I’m Alright, Jack
Alright, it’s time for some more fun with words. Specifically, that one—alright, a word that sets some people’s teeth on edge. Which is why I don’t use it much any more: I use all right for the same reason I avoid split infinitives in formal writing—because alright and split infinitives annoy some people, not because they annoy me.
“Alright,” he insisted, “let’s start.
Now, those who despise it, take heart:
We’re taking this word,
Alright, as you’ve heard,
And tearing it all right apart.”
Hanging out on a website for word-lovers, you inevitably run into people who loathe alright, and I ran into one such today. I won’t name her, because she’s uncannily close to me in most of her attitudes towards usage and grammar, which makes her a fine and upstanding human being. (Also, she uses a pseudonym and I don’t know her real name.) But it was because we agree on so much that I felt free to give her alrightophobia a tweak:
OED has an 1893 listing for alright, which makes the word older than just about everyone who’s ever lived. Time to let go, sez I. There are plenty of times when we don’t want to say that things are all right or all right, but just alright, already. Even if we aren’t all ready.
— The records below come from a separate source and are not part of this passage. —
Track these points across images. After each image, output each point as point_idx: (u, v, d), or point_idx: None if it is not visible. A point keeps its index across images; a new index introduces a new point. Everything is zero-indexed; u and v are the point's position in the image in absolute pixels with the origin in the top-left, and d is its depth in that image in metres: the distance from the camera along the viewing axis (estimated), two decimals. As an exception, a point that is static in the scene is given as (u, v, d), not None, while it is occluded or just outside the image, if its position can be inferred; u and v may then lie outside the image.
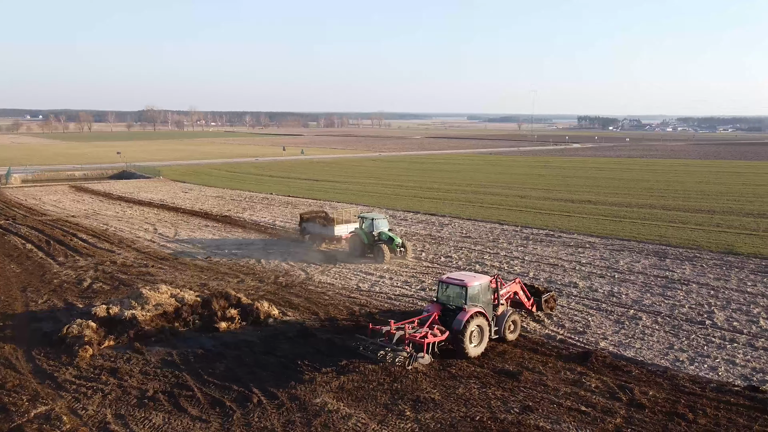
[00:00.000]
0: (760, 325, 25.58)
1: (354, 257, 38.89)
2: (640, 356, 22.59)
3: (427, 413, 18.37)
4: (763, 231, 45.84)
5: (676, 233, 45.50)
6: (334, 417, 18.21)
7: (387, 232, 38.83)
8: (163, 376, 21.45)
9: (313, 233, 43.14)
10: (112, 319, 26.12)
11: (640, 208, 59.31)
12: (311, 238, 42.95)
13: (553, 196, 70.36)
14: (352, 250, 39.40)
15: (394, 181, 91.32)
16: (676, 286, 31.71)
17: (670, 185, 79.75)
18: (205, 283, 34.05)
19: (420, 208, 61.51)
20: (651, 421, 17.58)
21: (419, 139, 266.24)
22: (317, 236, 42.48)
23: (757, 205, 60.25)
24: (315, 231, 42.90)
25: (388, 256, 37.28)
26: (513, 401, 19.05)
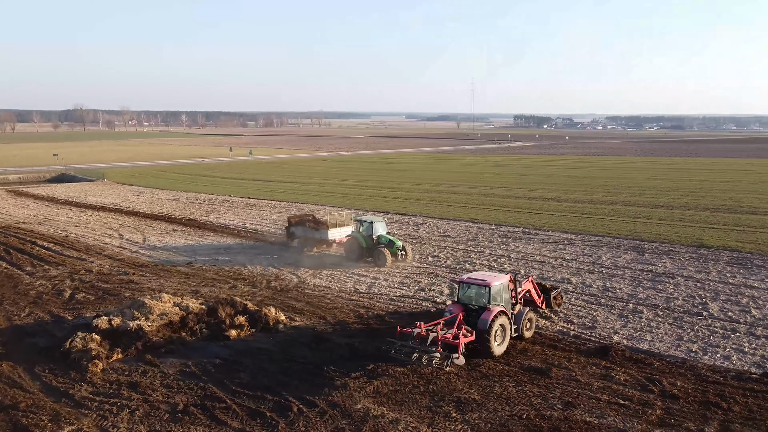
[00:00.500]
0: (753, 315, 27.07)
1: (351, 261, 38.16)
2: (655, 349, 23.49)
3: (472, 414, 18.52)
4: (723, 225, 48.45)
5: (645, 228, 47.48)
6: (382, 422, 18.08)
7: (386, 236, 38.53)
8: (188, 389, 20.70)
9: (303, 237, 42.11)
10: (115, 331, 24.98)
11: (603, 204, 61.51)
12: (301, 242, 42.07)
13: (515, 194, 71.97)
14: (349, 253, 38.75)
15: (351, 181, 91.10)
16: (663, 279, 33.11)
17: (623, 182, 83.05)
18: (196, 290, 33.03)
19: (389, 208, 61.64)
20: (689, 411, 18.33)
21: (363, 139, 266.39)
22: (308, 240, 41.58)
23: (709, 199, 63.59)
24: (306, 235, 41.88)
25: (390, 260, 36.83)
26: (552, 398, 19.45)
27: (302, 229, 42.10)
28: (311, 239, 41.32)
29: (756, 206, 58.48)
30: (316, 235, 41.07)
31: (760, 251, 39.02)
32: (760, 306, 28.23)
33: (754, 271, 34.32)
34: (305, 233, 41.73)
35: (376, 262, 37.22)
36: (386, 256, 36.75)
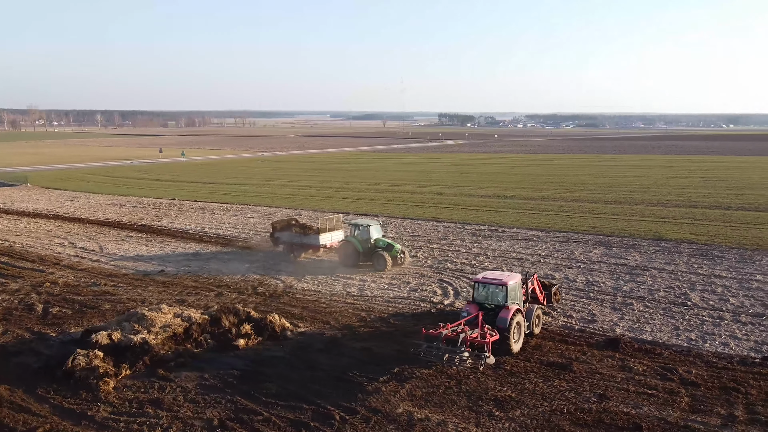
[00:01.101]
0: (732, 303, 29.03)
1: (346, 266, 37.27)
2: (658, 339, 24.77)
3: (515, 411, 18.93)
4: (672, 218, 51.52)
5: (604, 224, 49.76)
6: (429, 425, 18.18)
7: (384, 239, 38.20)
8: (215, 402, 20.00)
9: (289, 242, 40.72)
10: (116, 346, 23.72)
11: (556, 201, 63.88)
12: (287, 248, 40.79)
13: (466, 192, 73.43)
14: (344, 259, 37.76)
15: (296, 181, 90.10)
16: (638, 272, 34.87)
17: (566, 179, 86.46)
18: (181, 299, 31.83)
19: (347, 209, 61.48)
20: (713, 397, 19.50)
21: (294, 138, 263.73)
22: (296, 246, 40.37)
23: (650, 194, 67.34)
24: (293, 240, 40.48)
25: (390, 264, 36.36)
26: (584, 391, 20.16)
27: (289, 235, 40.73)
28: (299, 245, 40.22)
29: (695, 200, 62.48)
30: (305, 241, 39.88)
31: (714, 242, 41.81)
32: (735, 294, 30.28)
33: (717, 262, 36.74)
34: (292, 239, 40.48)
35: (376, 266, 36.60)
36: (387, 259, 36.23)
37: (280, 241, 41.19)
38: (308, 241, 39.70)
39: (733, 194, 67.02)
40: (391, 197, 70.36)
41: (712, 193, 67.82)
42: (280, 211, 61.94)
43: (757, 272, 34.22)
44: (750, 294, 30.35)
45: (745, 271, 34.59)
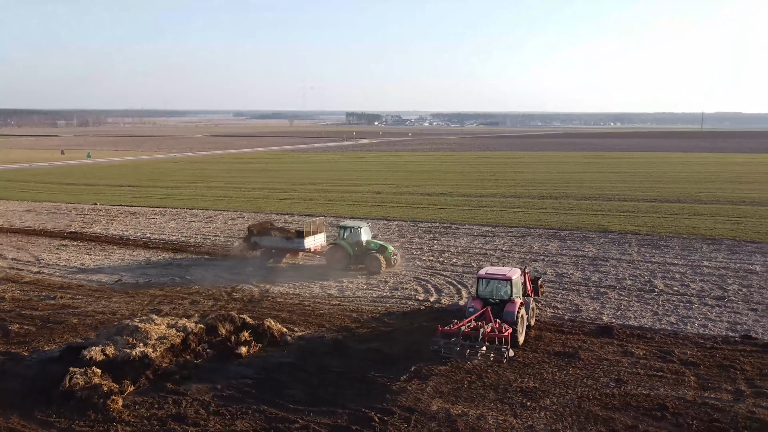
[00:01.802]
0: (693, 287, 31.47)
1: (336, 270, 36.24)
2: (643, 324, 26.44)
3: (545, 400, 19.62)
4: (609, 211, 54.86)
5: (550, 218, 52.15)
6: (470, 419, 18.47)
7: (376, 241, 37.62)
8: (242, 413, 19.26)
9: (269, 247, 39.08)
10: (112, 362, 22.26)
11: (494, 197, 66.12)
12: (265, 253, 39.19)
13: (404, 190, 74.34)
14: (334, 262, 36.59)
15: (223, 183, 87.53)
16: (599, 263, 36.93)
17: (495, 175, 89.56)
18: (156, 308, 30.29)
19: (292, 210, 60.68)
20: (714, 374, 21.13)
21: (202, 138, 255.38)
22: (277, 251, 38.86)
23: (585, 189, 71.22)
24: (273, 245, 38.88)
25: (384, 266, 35.74)
26: (600, 377, 21.18)
27: (268, 239, 39.06)
28: (280, 249, 38.83)
29: (623, 194, 66.77)
30: (288, 245, 38.52)
31: (655, 233, 44.99)
32: (692, 280, 32.84)
33: (664, 251, 39.61)
34: (273, 243, 38.90)
35: (370, 269, 35.83)
36: (381, 261, 35.60)
37: (259, 246, 39.59)
38: (292, 245, 38.41)
39: (655, 187, 72.22)
40: (331, 197, 70.02)
41: (637, 187, 72.75)
42: (220, 214, 60.06)
43: (703, 259, 37.22)
44: (705, 279, 33.01)
45: (693, 258, 37.54)
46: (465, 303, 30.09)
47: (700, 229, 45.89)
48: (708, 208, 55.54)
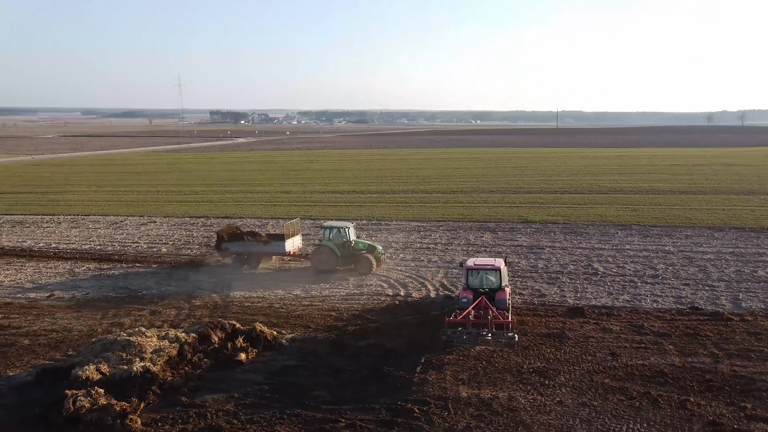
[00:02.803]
0: (629, 269, 34.93)
1: (323, 272, 35.26)
2: (605, 303, 29.07)
3: (559, 377, 21.14)
4: (521, 203, 58.68)
5: (468, 211, 54.74)
6: (503, 401, 19.47)
7: (364, 241, 36.96)
8: (277, 419, 18.77)
9: (242, 252, 37.12)
10: (110, 380, 20.74)
11: (407, 194, 67.84)
12: (238, 259, 37.20)
13: (314, 189, 74.01)
14: (320, 264, 35.47)
15: (111, 186, 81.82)
16: (537, 251, 39.66)
17: (396, 173, 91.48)
18: (117, 322, 28.24)
19: (209, 212, 58.42)
20: (686, 342, 23.87)
21: (55, 138, 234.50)
22: (251, 256, 36.98)
23: (487, 183, 75.03)
24: (247, 250, 36.97)
25: (374, 266, 35.15)
26: (596, 353, 23.11)
27: (241, 244, 37.05)
28: (255, 254, 37.01)
29: (525, 187, 71.40)
30: (266, 249, 36.86)
31: (570, 221, 49.03)
32: (624, 262, 36.45)
33: (587, 237, 43.40)
34: (246, 248, 36.98)
35: (360, 270, 35.09)
36: (372, 262, 35.01)
37: (230, 251, 37.51)
38: (271, 249, 36.89)
39: (550, 180, 77.90)
40: (238, 198, 68.12)
41: (533, 180, 78.02)
42: (126, 219, 56.33)
43: (623, 243, 41.34)
44: (634, 261, 36.78)
45: (614, 242, 41.56)
46: (435, 296, 31.28)
47: (608, 216, 50.70)
48: (604, 198, 61.30)
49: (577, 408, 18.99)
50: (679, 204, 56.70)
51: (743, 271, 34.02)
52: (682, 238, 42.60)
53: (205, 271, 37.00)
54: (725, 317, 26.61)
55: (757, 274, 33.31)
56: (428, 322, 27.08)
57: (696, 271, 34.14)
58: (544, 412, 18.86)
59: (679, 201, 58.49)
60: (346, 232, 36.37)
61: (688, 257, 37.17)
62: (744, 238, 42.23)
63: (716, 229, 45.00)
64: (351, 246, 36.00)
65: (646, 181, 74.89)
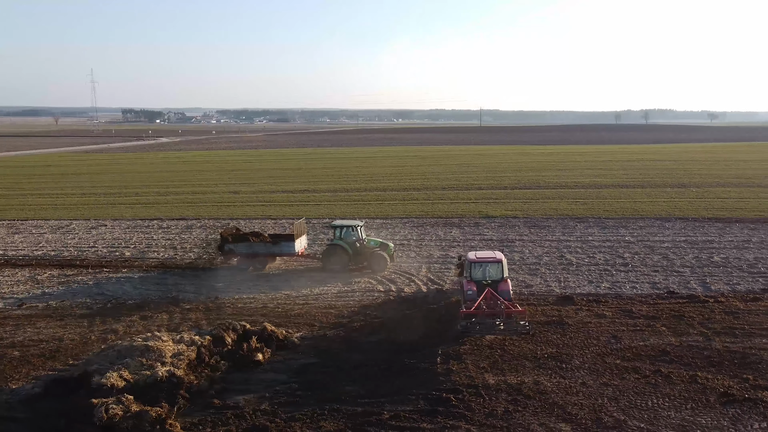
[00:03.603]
0: (599, 258, 37.01)
1: (334, 272, 34.88)
2: (591, 291, 30.81)
3: (574, 360, 22.28)
4: (476, 199, 60.45)
5: (428, 208, 55.83)
6: (530, 386, 20.30)
7: (375, 239, 36.76)
8: (318, 416, 18.70)
9: (247, 254, 36.23)
10: (134, 386, 20.18)
11: (360, 192, 68.32)
12: (243, 260, 36.37)
13: (264, 189, 73.03)
14: (331, 264, 35.16)
15: (34, 189, 77.41)
16: (508, 244, 41.12)
17: (343, 171, 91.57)
18: (110, 329, 27.23)
19: (168, 214, 56.55)
20: (675, 324, 25.67)
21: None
22: (257, 257, 36.18)
23: (435, 181, 76.49)
24: (254, 251, 36.12)
25: (389, 263, 35.02)
26: (599, 337, 24.47)
27: (248, 245, 36.15)
28: (264, 255, 36.24)
29: (476, 184, 73.39)
30: (273, 250, 36.07)
31: (530, 216, 51.12)
32: (594, 252, 38.54)
33: (550, 231, 45.45)
34: (253, 249, 36.17)
35: (374, 268, 34.80)
36: (386, 259, 34.86)
37: (235, 254, 36.55)
38: (279, 249, 36.19)
39: (493, 177, 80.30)
40: (186, 199, 66.34)
41: (481, 177, 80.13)
42: (73, 223, 53.75)
43: (585, 235, 43.67)
44: (601, 251, 38.99)
45: (577, 234, 43.83)
46: (426, 290, 32.06)
47: (562, 210, 53.25)
48: (553, 193, 64.19)
49: (600, 388, 20.21)
50: (622, 197, 60.29)
51: (701, 257, 36.90)
52: (636, 228, 45.49)
53: (209, 274, 36.00)
54: (701, 299, 28.90)
55: (714, 260, 36.25)
56: (429, 315, 27.77)
57: (660, 259, 36.68)
58: (572, 393, 19.95)
59: (621, 194, 62.18)
60: (358, 230, 36.17)
61: (648, 246, 39.83)
62: (691, 227, 45.66)
63: (664, 220, 48.38)
64: (363, 244, 35.73)
65: (586, 176, 78.86)
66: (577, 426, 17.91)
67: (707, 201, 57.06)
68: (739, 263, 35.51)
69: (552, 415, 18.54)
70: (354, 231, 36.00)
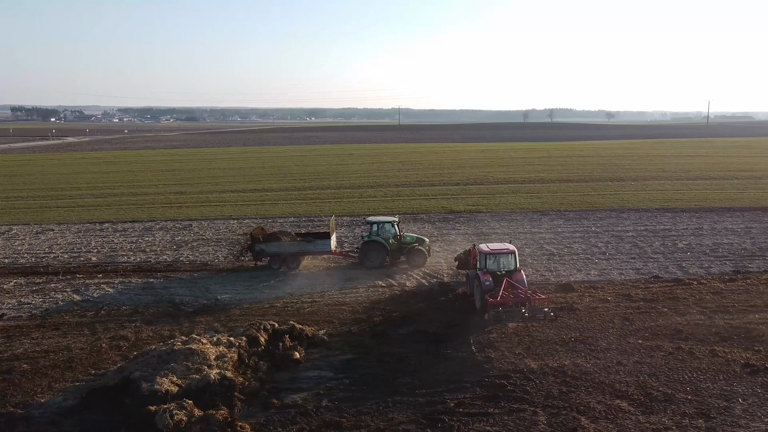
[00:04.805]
0: (578, 248, 38.97)
1: (371, 269, 34.93)
2: (584, 279, 32.44)
3: (600, 342, 23.63)
4: (435, 195, 61.56)
5: (390, 205, 56.21)
6: (571, 367, 21.38)
7: (412, 234, 36.78)
8: (385, 408, 18.96)
9: (279, 253, 35.41)
10: (186, 391, 19.50)
11: (314, 190, 67.77)
12: (274, 260, 35.39)
13: (209, 189, 70.67)
14: (369, 261, 35.27)
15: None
16: (485, 237, 42.33)
17: (286, 170, 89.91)
18: (116, 335, 25.92)
19: (118, 217, 53.68)
20: (673, 305, 27.67)
21: None
22: (291, 256, 35.38)
23: (389, 178, 76.81)
24: (288, 250, 35.46)
25: (427, 258, 35.38)
26: (614, 319, 25.91)
27: (279, 245, 35.35)
28: (296, 254, 35.52)
29: (426, 180, 74.41)
30: (308, 249, 35.48)
31: (491, 210, 52.83)
32: (570, 243, 40.47)
33: (518, 224, 47.20)
34: (286, 248, 35.37)
35: (413, 263, 35.17)
36: (425, 253, 35.25)
37: (266, 254, 35.46)
38: (314, 248, 35.67)
39: (441, 173, 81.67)
40: (134, 200, 63.31)
41: (429, 174, 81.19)
42: (13, 228, 50.01)
43: (553, 227, 45.79)
44: (575, 241, 41.08)
45: (546, 227, 45.86)
46: (428, 284, 32.64)
47: (522, 204, 55.48)
48: (506, 188, 66.41)
49: (636, 366, 21.62)
50: (571, 191, 63.47)
51: (666, 244, 39.79)
52: (597, 220, 48.24)
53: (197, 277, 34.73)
54: (686, 282, 31.32)
55: (679, 246, 39.22)
56: (443, 307, 28.60)
57: (631, 247, 39.20)
58: (612, 372, 21.23)
59: (569, 189, 65.39)
60: (394, 226, 36.21)
61: (615, 236, 42.42)
62: (645, 217, 49.00)
63: (619, 211, 51.56)
64: (399, 240, 35.88)
65: (528, 172, 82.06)
66: (633, 401, 19.16)
67: (648, 193, 61.30)
68: (702, 248, 38.63)
69: (605, 393, 19.70)
70: (391, 227, 36.21)
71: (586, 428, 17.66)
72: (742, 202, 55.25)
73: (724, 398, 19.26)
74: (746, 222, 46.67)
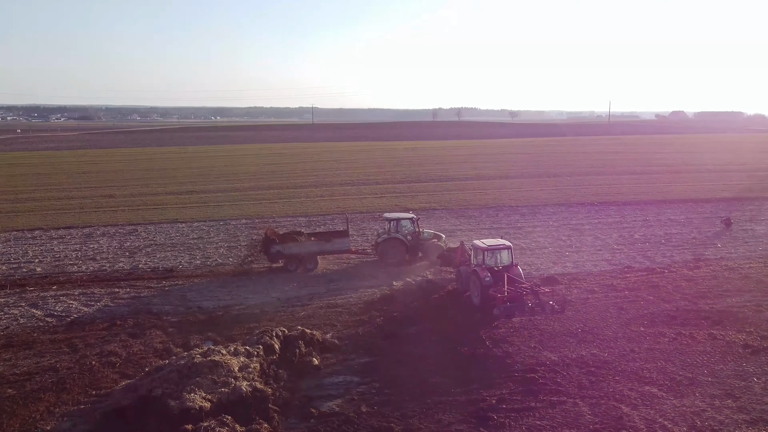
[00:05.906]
0: (545, 242, 40.00)
1: (391, 265, 34.62)
2: (566, 271, 33.25)
3: (605, 332, 24.39)
4: (381, 193, 61.27)
5: (341, 204, 55.57)
6: (589, 357, 21.96)
7: (429, 230, 36.17)
8: (429, 410, 18.58)
9: (300, 253, 34.34)
10: (218, 406, 18.27)
11: (256, 190, 65.68)
12: (290, 262, 34.21)
13: (138, 191, 66.87)
14: (389, 257, 35.01)
15: None
16: (452, 234, 42.56)
17: (215, 170, 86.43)
18: (105, 350, 23.85)
19: (46, 224, 49.54)
20: (656, 292, 29.07)
21: None
22: (309, 257, 34.44)
23: (330, 177, 75.55)
24: (307, 250, 34.52)
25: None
26: (610, 309, 26.70)
27: (298, 245, 34.26)
28: (314, 254, 34.44)
29: (368, 179, 73.96)
30: (327, 248, 34.59)
31: (448, 207, 53.33)
32: (535, 237, 41.46)
33: (478, 220, 47.88)
34: (304, 249, 34.35)
35: (430, 259, 34.83)
36: (443, 249, 34.68)
37: (284, 255, 34.12)
38: (332, 247, 34.83)
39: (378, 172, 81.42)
40: (59, 205, 58.74)
41: (366, 173, 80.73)
42: None
43: (512, 222, 46.87)
44: (539, 235, 42.23)
45: (505, 221, 46.88)
46: (414, 282, 32.44)
47: (472, 200, 56.56)
48: (453, 185, 67.30)
49: (649, 353, 22.48)
50: (514, 186, 65.36)
51: (624, 236, 41.79)
52: (549, 214, 49.92)
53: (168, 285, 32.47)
54: (657, 271, 32.99)
55: (636, 237, 41.31)
56: (440, 304, 28.49)
57: (593, 240, 40.84)
58: (630, 359, 21.97)
59: (511, 184, 67.33)
60: (413, 222, 36.03)
61: (574, 229, 44.05)
62: (594, 210, 51.30)
63: (567, 205, 53.61)
64: (418, 236, 35.75)
65: (466, 169, 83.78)
66: (661, 387, 19.88)
67: (586, 188, 64.24)
68: (657, 239, 40.89)
69: (632, 381, 20.32)
70: (410, 224, 35.98)
71: (630, 416, 18.07)
72: (672, 195, 59.08)
73: (741, 378, 20.37)
74: (685, 213, 49.94)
Undeniable logic, you might say, or at least a nifty bit of wordplay, and if you did I would think you were alright. But my colleague pointed to a passionate condemnation on another page, where she’d said that the essence of her loathing was that
alright = all + right
already ≠ all + ready
In other words, alright does nothing that all right doesn’t.
I responded:
Y’see, I’d say
already ≠ all + ready
alright ≠ all + right
alright = adequate, as in “It was alright—nothing special.” Substitute all right and that doesn’t make sense. If it was all right—all of it, and as right as could be—why isn’t it special?
alright = yes, as in “We’re done now, alright?” Making a direct equivalent of everything correct stand in for yes is a stretch, but alright is something different.
Essentially:
alright = okay
in its many forms. It’s a British version of that most American of words. So it’s alright by me.
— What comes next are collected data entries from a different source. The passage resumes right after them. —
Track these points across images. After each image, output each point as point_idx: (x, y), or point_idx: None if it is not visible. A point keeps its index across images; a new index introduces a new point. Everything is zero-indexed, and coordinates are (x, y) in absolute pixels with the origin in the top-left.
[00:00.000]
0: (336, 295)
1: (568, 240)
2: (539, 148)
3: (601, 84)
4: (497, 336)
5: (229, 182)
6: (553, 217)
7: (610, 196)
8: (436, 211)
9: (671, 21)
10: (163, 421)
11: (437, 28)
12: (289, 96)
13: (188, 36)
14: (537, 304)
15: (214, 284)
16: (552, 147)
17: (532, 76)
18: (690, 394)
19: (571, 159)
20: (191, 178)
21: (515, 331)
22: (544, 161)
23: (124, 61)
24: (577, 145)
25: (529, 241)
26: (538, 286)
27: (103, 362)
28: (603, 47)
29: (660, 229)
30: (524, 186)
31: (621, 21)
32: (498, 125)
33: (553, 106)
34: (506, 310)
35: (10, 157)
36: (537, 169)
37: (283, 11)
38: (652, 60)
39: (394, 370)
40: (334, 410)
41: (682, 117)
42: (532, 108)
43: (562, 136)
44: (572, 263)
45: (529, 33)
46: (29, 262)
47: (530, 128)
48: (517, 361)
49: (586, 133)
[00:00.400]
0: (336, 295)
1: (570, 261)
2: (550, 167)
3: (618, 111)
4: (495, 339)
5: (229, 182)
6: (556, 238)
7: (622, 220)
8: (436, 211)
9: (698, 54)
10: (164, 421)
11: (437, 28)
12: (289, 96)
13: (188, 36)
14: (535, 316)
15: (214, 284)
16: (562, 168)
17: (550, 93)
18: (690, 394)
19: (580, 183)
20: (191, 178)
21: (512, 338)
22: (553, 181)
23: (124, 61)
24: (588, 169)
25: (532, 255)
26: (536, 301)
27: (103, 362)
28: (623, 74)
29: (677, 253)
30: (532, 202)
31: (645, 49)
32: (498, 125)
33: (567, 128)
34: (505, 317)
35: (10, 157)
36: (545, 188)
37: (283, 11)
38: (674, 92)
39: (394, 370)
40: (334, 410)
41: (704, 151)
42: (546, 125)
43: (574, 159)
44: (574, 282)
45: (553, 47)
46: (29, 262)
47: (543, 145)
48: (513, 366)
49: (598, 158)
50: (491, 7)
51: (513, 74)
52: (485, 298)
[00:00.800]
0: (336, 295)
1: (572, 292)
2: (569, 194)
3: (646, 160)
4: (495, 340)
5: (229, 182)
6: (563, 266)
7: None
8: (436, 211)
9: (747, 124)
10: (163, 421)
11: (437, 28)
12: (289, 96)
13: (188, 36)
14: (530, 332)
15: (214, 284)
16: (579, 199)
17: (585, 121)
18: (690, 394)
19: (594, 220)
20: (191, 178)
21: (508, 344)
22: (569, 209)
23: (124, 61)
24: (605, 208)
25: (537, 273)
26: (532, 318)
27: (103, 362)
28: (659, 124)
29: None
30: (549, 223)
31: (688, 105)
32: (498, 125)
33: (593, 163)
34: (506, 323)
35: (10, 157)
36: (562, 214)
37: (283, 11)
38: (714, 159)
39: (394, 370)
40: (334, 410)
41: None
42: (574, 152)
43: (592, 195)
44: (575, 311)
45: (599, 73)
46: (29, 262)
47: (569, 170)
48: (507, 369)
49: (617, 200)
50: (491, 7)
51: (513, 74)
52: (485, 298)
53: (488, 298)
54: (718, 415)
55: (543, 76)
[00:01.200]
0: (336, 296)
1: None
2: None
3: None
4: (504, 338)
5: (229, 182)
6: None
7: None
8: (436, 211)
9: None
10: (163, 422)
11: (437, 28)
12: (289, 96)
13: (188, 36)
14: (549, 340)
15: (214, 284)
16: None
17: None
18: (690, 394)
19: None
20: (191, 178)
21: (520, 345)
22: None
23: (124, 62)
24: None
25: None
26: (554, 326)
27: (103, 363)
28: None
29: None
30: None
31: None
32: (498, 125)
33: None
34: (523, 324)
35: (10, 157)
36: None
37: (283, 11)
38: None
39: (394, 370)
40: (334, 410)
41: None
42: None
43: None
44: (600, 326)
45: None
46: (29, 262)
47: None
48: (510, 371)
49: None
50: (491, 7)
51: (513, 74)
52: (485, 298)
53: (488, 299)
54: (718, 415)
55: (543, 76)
She then took the perfectly reasonable position that this was her pet loathing and she was sticking with it. But I couldn’t resist one last observation—and once I’d made it, couldn’t resist repackaging it here rather than letting it languish in an OEDILF workshop:
The thing I find amusing about the all right vs alright debate is that the obstinate defence of all right by a century of language mavens has given it a stuffy, persnickety air completely at odds with the spirit of the phrase, its laid-back okay-ness. Saying that alright is unacceptably casual is effectively saying it’s more casual than all right, and thus more suitable for describing the casual attitude inherent in the term. The more people fight alright, the more its victory is assured. The irony is delicious.
She had to laugh, even if she still didn’t think it was all right.